November, the month of those who have died.

In these days death is omnipresent—not in the lofty rest that often characterizes death, but in the devastating battle that takes place between embittered peoples: hatred facing hatred, revenge facing revenge.  The whole world watches with powerless rage or with powerless despair.  In such a hopeless fight, taking place before our eyes, how can you still do something to create a counterweight?

These days I have to think of individuals who in similar situations looked annihilation in the eye, and in the depths of despair created a sign of hope.  These individuals usually did not appear before the footlights.  They did their work in silence.  And if they had not left their visible footprints, they would have been long forgotten.  Such a person was Etty Hillesum during the Second World War.  She became known because of the diaries she left behind after her death.  How did she do it—creating a counterweight in a world of death and depravation?  She wrote in her diary:

“This is really our only moral task: cultivating great plains of rest in ourselves—ever more rest, so that one can emanate this rest again to others.”

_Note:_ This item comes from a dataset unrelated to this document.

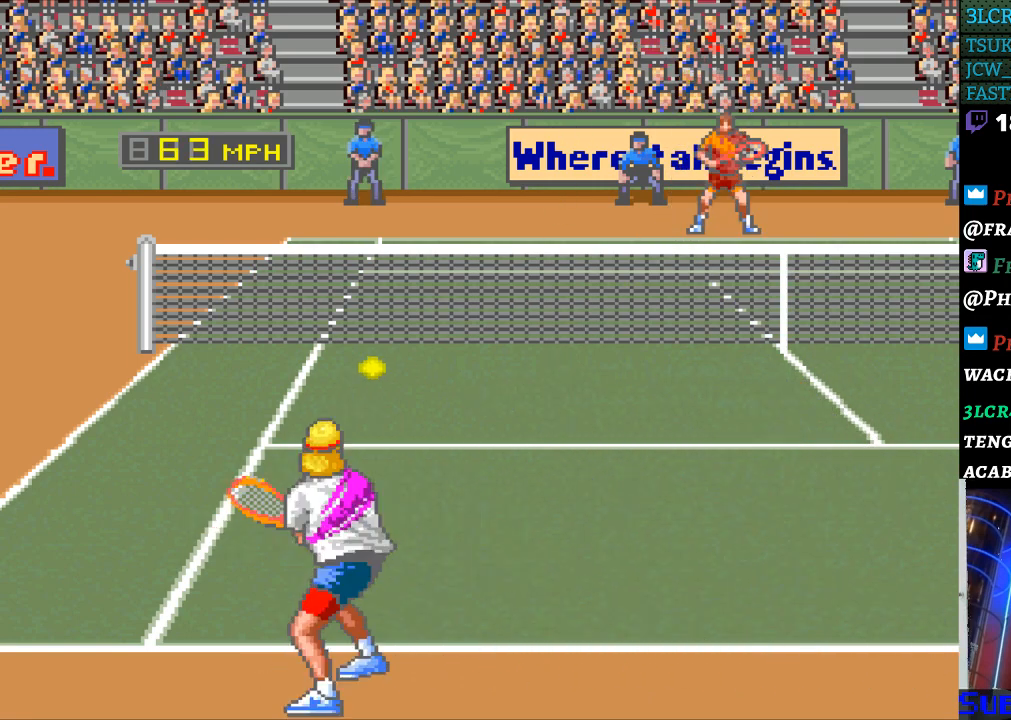
{"buttons": [], "events": [[100, "B", "up"]]}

Our apocalyptic time, when the old certainties are taken away from us, faces us with the question: Who can stand up to it?

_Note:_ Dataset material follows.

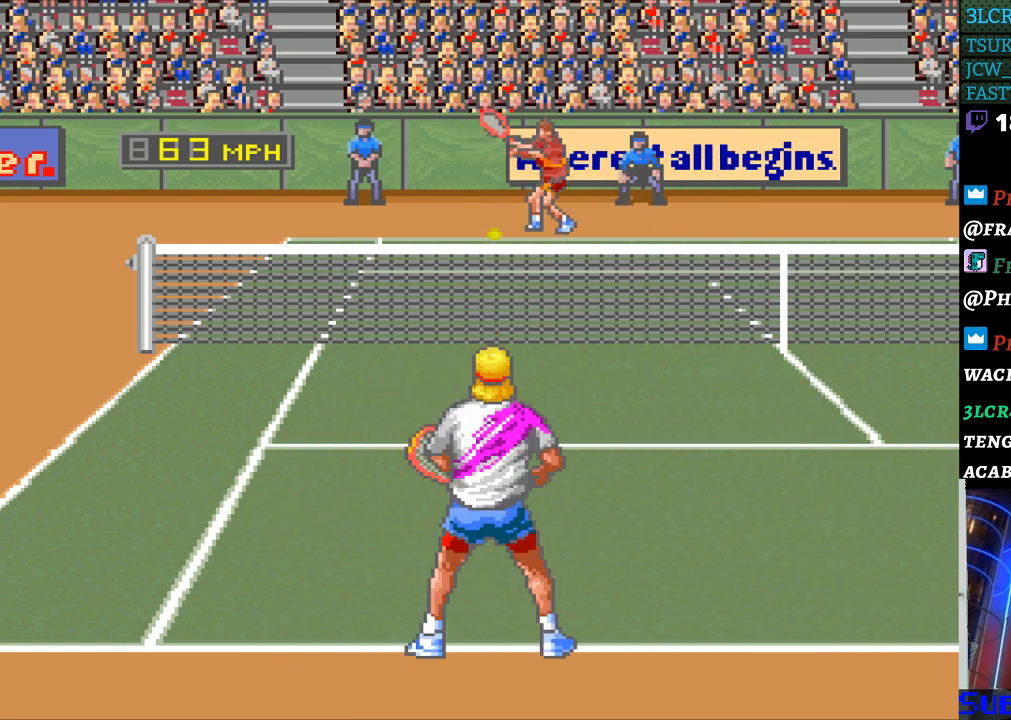
{"buttons": ["DPAD_LEFT"], "events": [[433, "DPAD_LEFT", "down"]]}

This one thing we can do: “Cultivating great plains of rest in ourselves—ever more rest, so that one can emanate this rest again to others.  The more rest there is in human beings, the more rest there will also be in this excited world.” [*]

Rev. Bastiaan Baan, November 12, 2023

 

*] Etty Hillesum suffered and died in German concentration camps during World War II.  Her diaries were posthumously published: An Interrupted Life, the Diaries 1941-1943.